Keep drones grounded this spring wildfire season
Flying a drone can be a lot of fun—but it can be downright dangerous during a wildfire, according to the Department of Natural Resources.
A drone has invaded the airspace above a Minnesota wildfire in each of the last four years. Such interference with fire operations is dangerous for firefighting aircraft, firefighters on the ground and the public. It is also illegal: Federal law prohibits interfering with firefighting operations, and that includes flying a drone over a wildfire.
With this spring’s wildfire season occurring in the midst of Minnesota’s COVID-19 response, a drone flight near fire is simply additional stress for the statewide emergency management system. Darren Neuman, the DNR’s wildfire aviation manager, likens a drone above a wildfire to a car blocking a fire engine on the highway. “When a drone is spotted, our pilots have to land.

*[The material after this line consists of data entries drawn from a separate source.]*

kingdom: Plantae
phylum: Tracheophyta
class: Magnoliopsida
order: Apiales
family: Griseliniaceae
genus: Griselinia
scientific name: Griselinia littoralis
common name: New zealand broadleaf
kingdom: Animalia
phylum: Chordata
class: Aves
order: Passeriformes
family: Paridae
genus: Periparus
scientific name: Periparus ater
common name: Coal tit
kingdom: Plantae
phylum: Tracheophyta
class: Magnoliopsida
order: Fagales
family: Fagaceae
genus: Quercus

When aircraft land, our ability to fight the fire slows. Drones create a reckless ripple effect,” he said.
The reason drones pose such a problem is because they fly at roughly the same altitude as wildfire suppression aircraft. Even a small drone can cause a fire-fighting helicopter to crash if the drone makes contact with the aircraft.
To protect firefighting aircraft, temporary flight restrictions may extend over a 5-mile radius of a wildfire. Even if temporary flight restrictions are not in place, there may be penalties if drones are caught near wildfire.
No photo or video is worth the risk. Keep drones grounded near all wildfires.